Laura Warman – “Impossible To Love You” (1980)
Yuck. In this song, Laura sings “it’s all too impossible to love you.” Well, I find this song almost impossible to like. From the synthesizer parts and the drum beat to Laura’s voice and flat singing, I’m not liking this at all. I want to make a special mention of Laura’s vocal phrasing. I think it’s awful. And I don’t mean that it fills me with awe. The more I’m listening to this song, the more dreadful I’m finding it. I’m very pleased that it lasts only 3:33.
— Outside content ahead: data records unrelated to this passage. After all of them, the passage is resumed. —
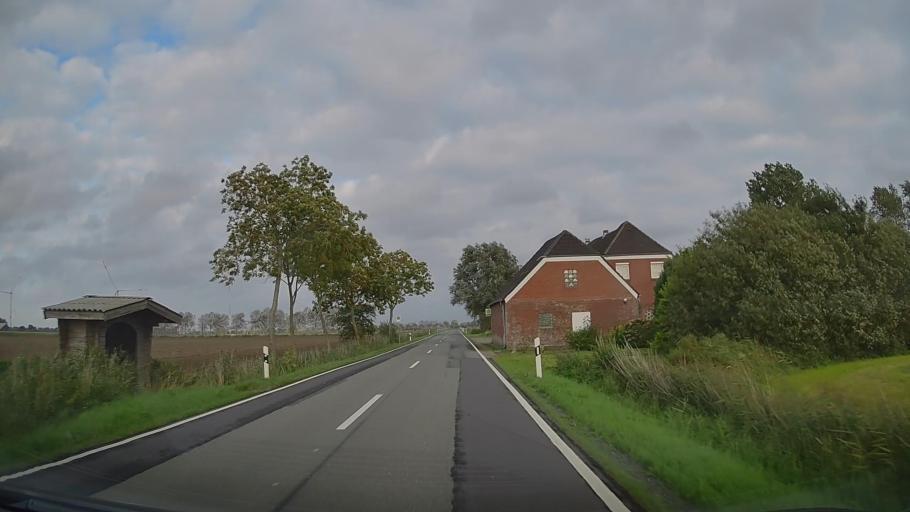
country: DE
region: Schleswig-Holstein
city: Simonsberg
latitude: 54.4392
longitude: 9.0272
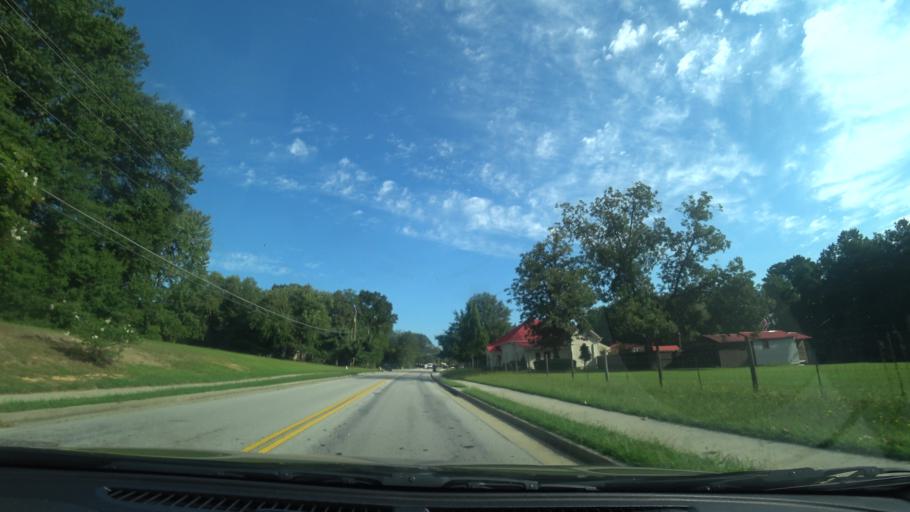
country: US
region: Georgia
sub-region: Gwinnett County
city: Grayson
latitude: 33.8890
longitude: -83.9605
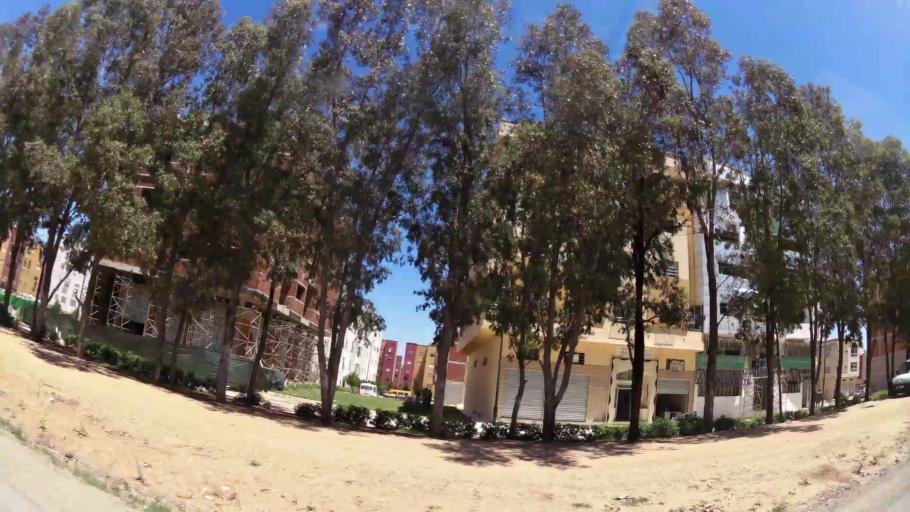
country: MA
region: Meknes-Tafilalet
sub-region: Meknes
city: Meknes
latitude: 33.8526
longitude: -5.5657
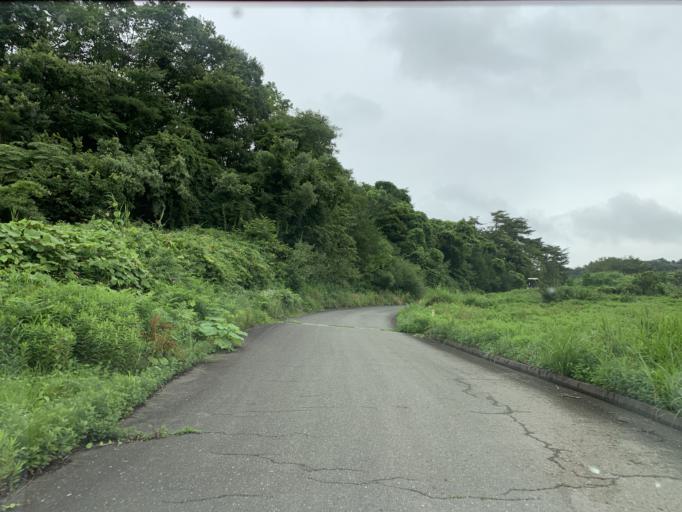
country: JP
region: Iwate
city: Ichinoseki
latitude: 38.8226
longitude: 141.2190
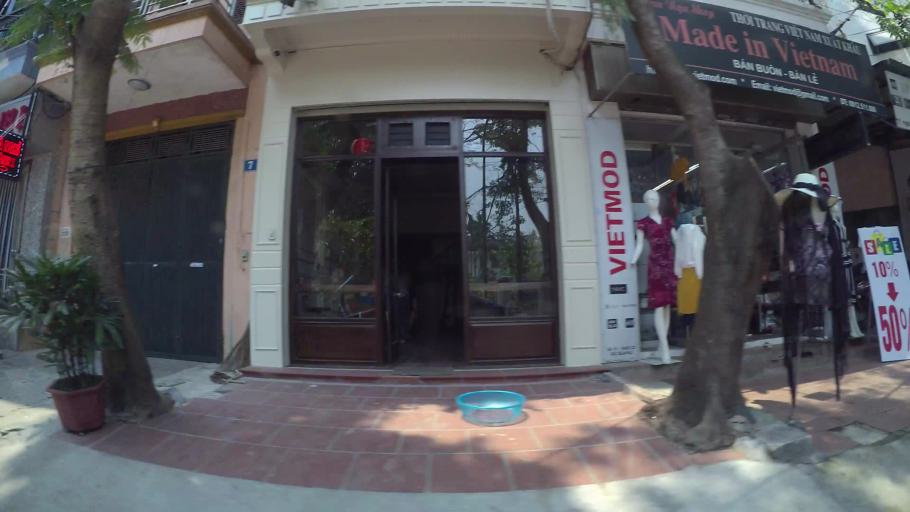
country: VN
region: Ha Noi
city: Thanh Xuan
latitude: 21.0116
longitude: 105.8022
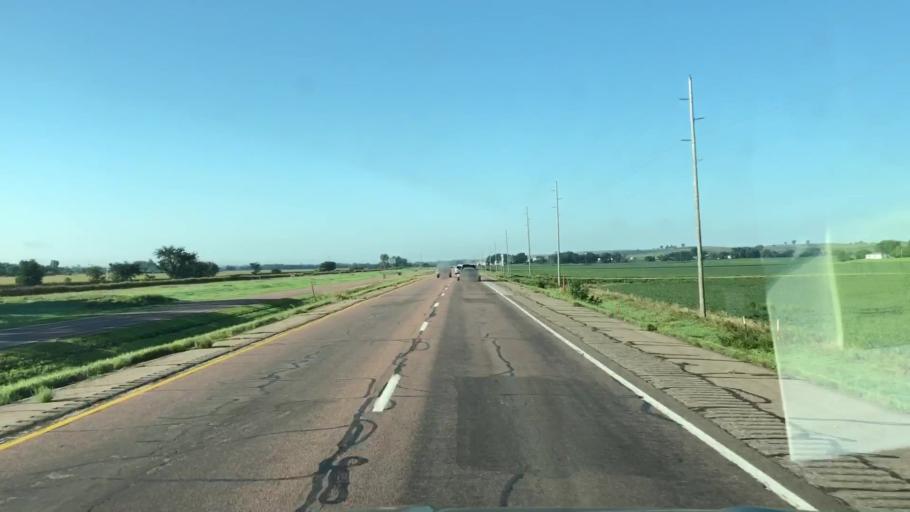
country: US
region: Iowa
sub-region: Plymouth County
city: Le Mars
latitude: 42.6795
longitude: -96.2694
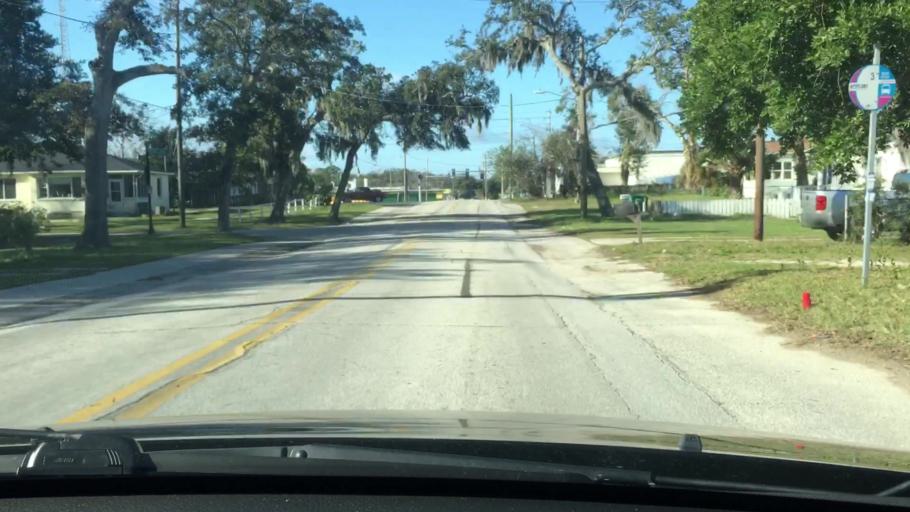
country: US
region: Florida
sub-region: Volusia County
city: Holly Hill
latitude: 29.2298
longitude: -81.0310
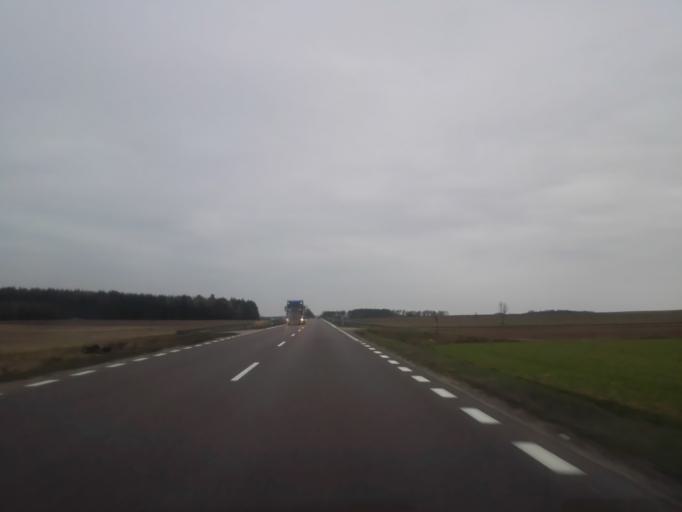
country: PL
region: Podlasie
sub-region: Powiat grajewski
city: Szczuczyn
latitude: 53.4801
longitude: 22.2138
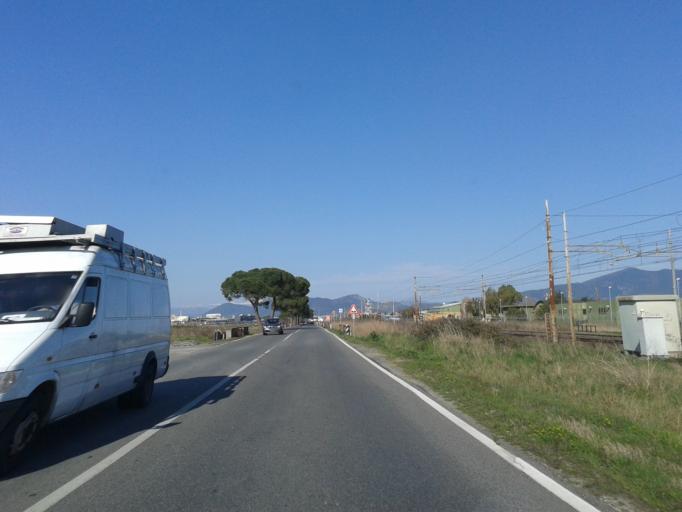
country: IT
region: Tuscany
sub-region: Province of Pisa
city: Pisa
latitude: 43.6853
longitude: 10.3824
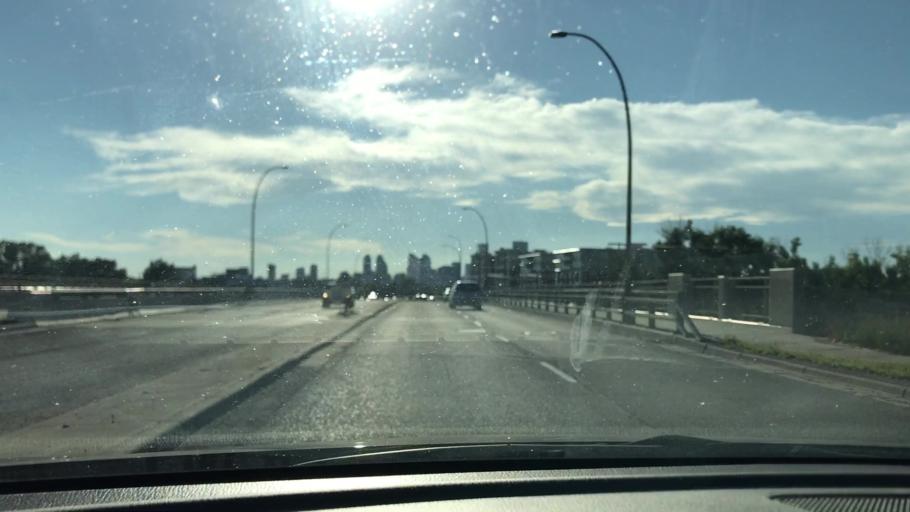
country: CA
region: Alberta
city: Calgary
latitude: 51.0372
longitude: -114.0119
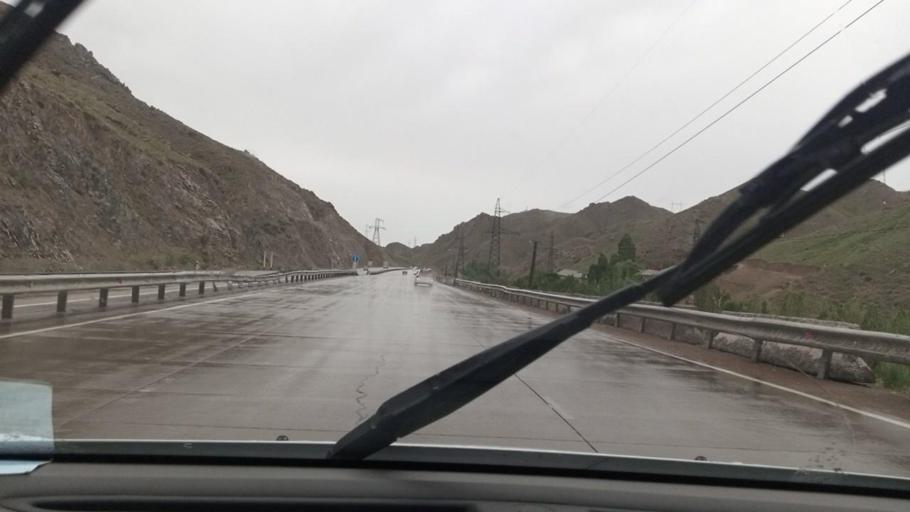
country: TJ
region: Viloyati Sughd
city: Shaydon
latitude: 40.9677
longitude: 70.6564
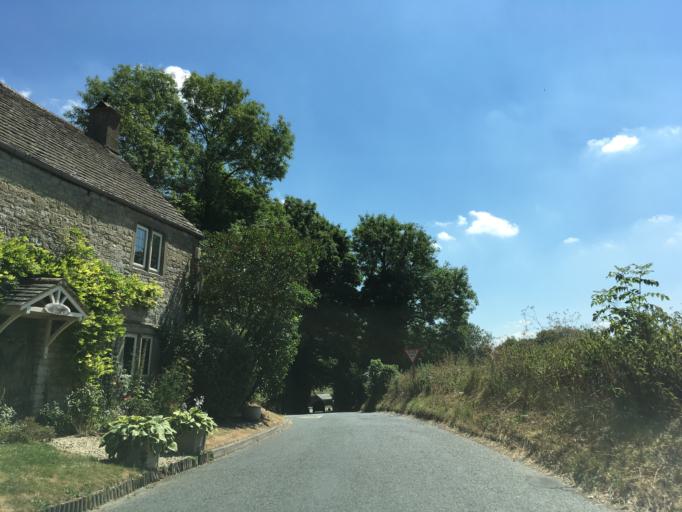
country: GB
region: England
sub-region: Gloucestershire
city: Chalford
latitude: 51.7487
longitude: -2.1390
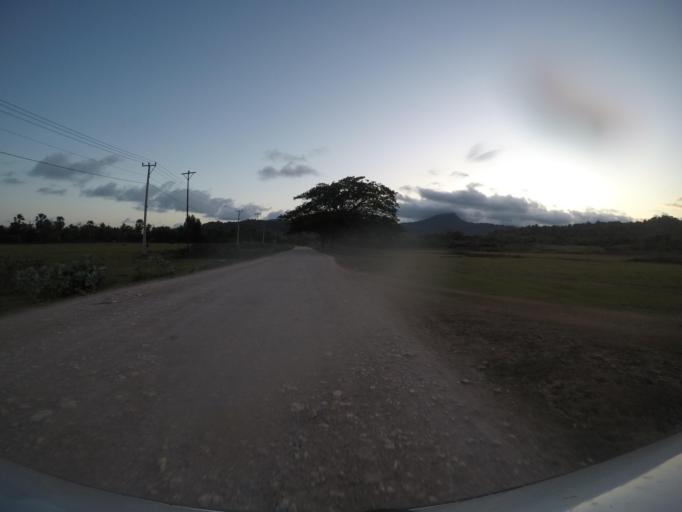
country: TL
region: Viqueque
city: Viqueque
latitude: -8.7709
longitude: 126.6417
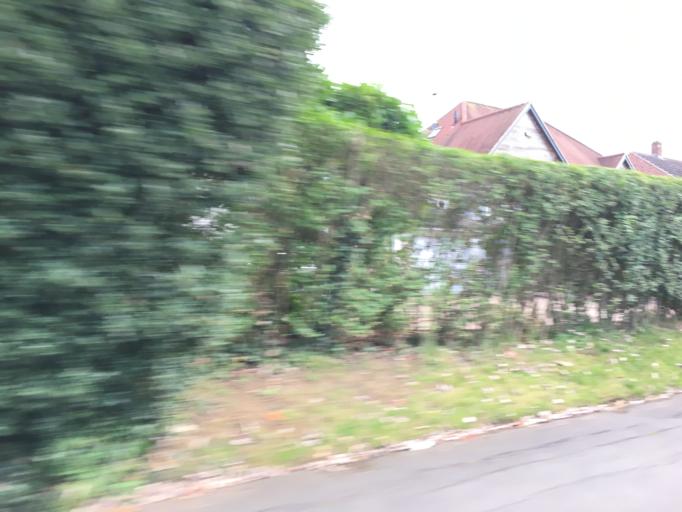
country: GB
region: England
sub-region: Warwickshire
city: Dunchurch
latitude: 52.3557
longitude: -1.2848
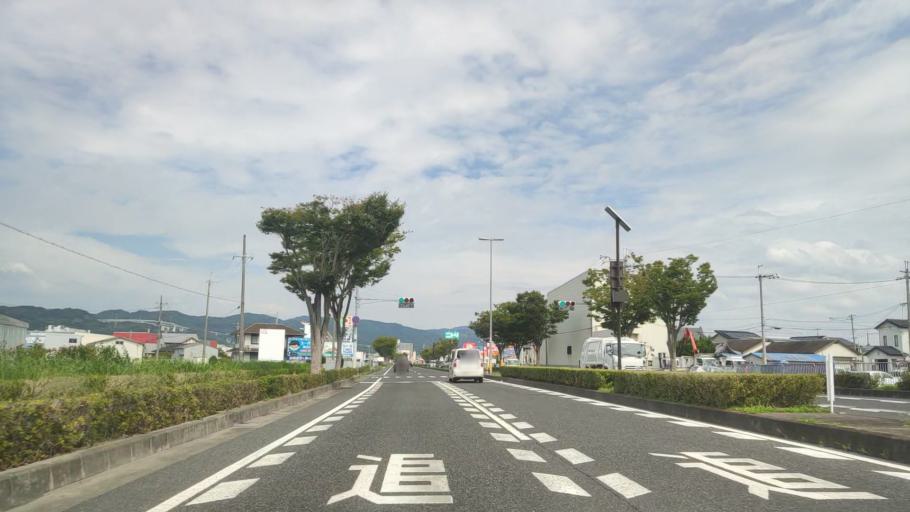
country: JP
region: Wakayama
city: Iwade
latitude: 34.2586
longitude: 135.2627
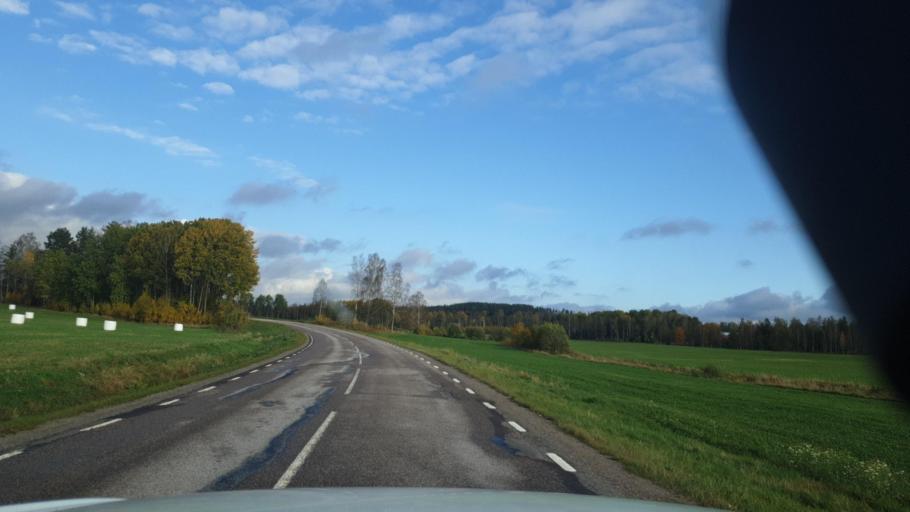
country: SE
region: Vaermland
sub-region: Arvika Kommun
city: Arvika
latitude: 59.4964
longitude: 12.6855
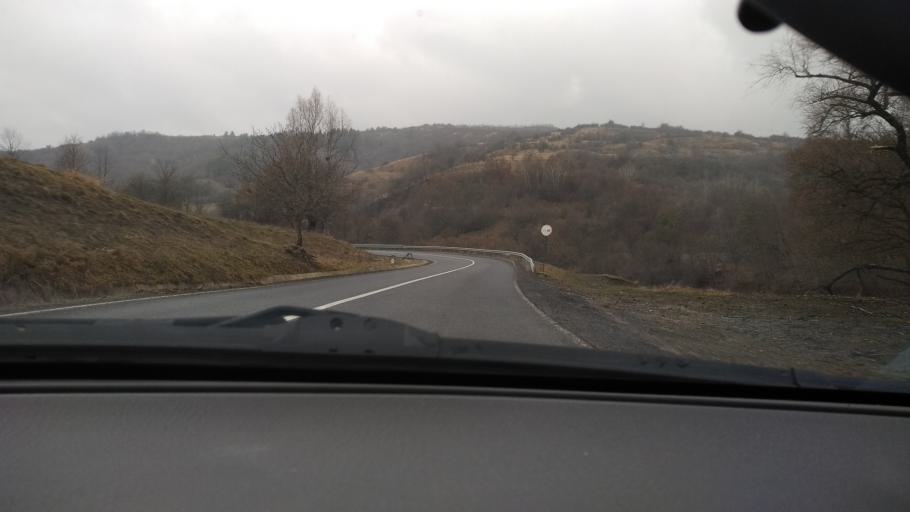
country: RO
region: Mures
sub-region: Comuna Magherani
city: Magherani
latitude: 46.5818
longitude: 24.9439
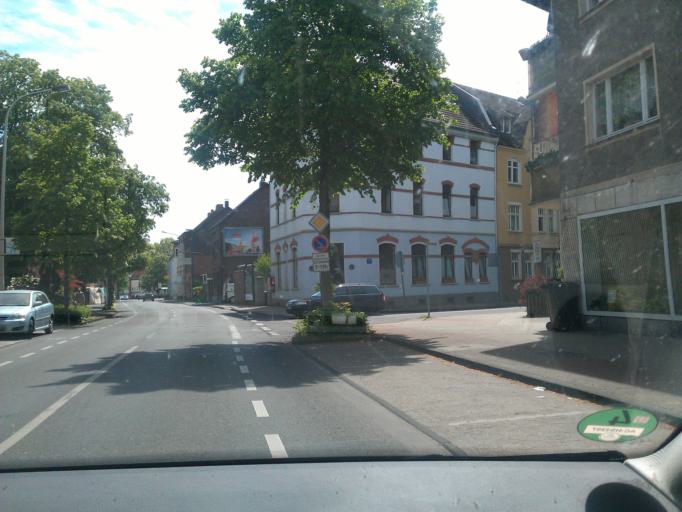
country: DE
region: North Rhine-Westphalia
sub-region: Regierungsbezirk Dusseldorf
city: Hilden
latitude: 51.1677
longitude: 6.9395
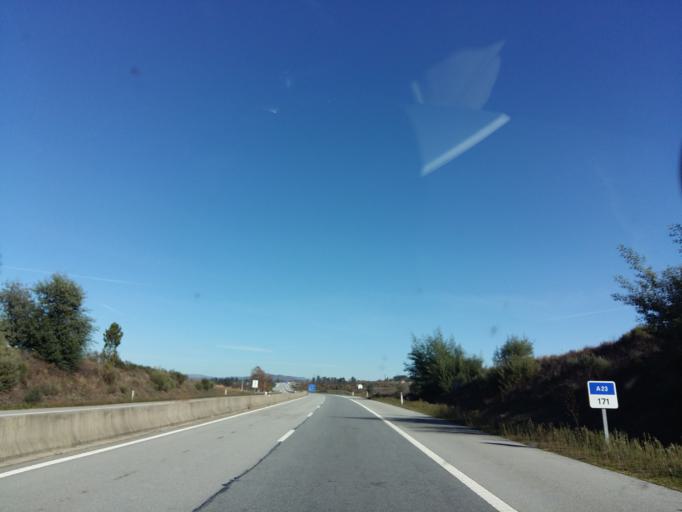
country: PT
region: Castelo Branco
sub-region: Covilha
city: Covilha
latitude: 40.2509
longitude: -7.4524
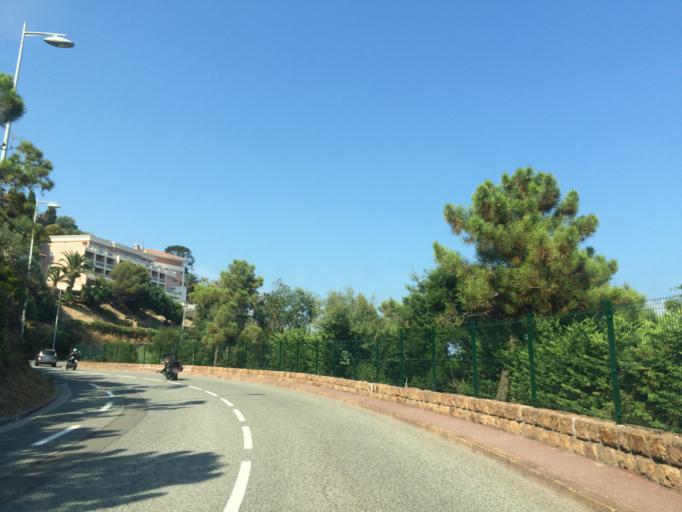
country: FR
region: Provence-Alpes-Cote d'Azur
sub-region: Departement des Alpes-Maritimes
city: Theoule-sur-Mer
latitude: 43.4990
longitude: 6.9511
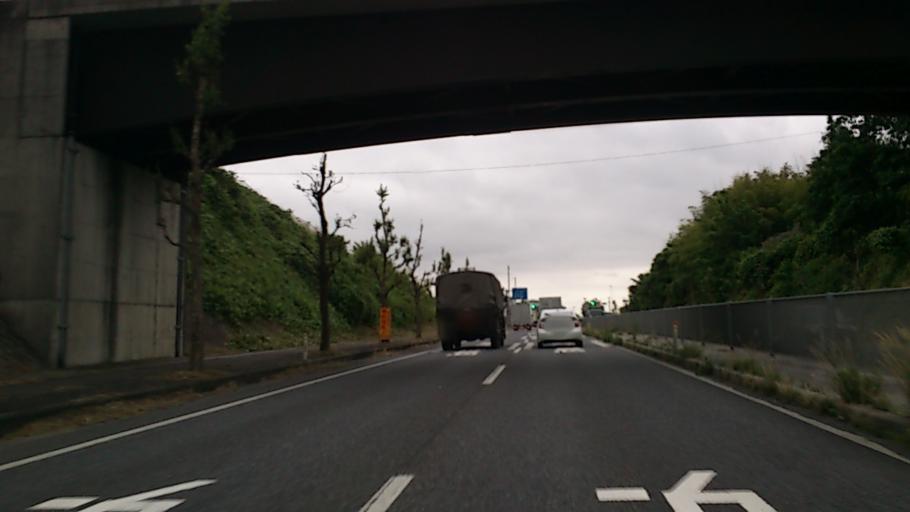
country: JP
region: Fukushima
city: Motomiya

Bonus instrumental (sort of):
Cream – “Cat’s Squirrel” (1966)
Although you’ve provided this track as an instrumental, Jack Bruce does say (repeatedly) “Alright, alright, alright…” at one point. But you’re right, Frank. It’s an instrumental. And I like it. Teenage confession time: I had Cream’s Disraeli Gears on vinyl when I was younger, and played it a lot – but that was the only Cream album I had, and I’ve pretty much forgotten those Cream songs (and any others I may have heard in the past), so this “Cat’s Squirrel” thing (what a wonderfully bizarre name for a piece of music) is something new to me. When it started, I was a bit concerned that the sound only came from the right channel. Just as I was beginning to wonder if I need to find a different MP3 of this track, a guitar and harmonica appeared simultaneously (guitar in the left channel, harmonica in the centre), and everything was fine.
Thanks (mostly) for this week’s suggestions, Frank. And sorry about the amount of time it would have taken you to read my responses.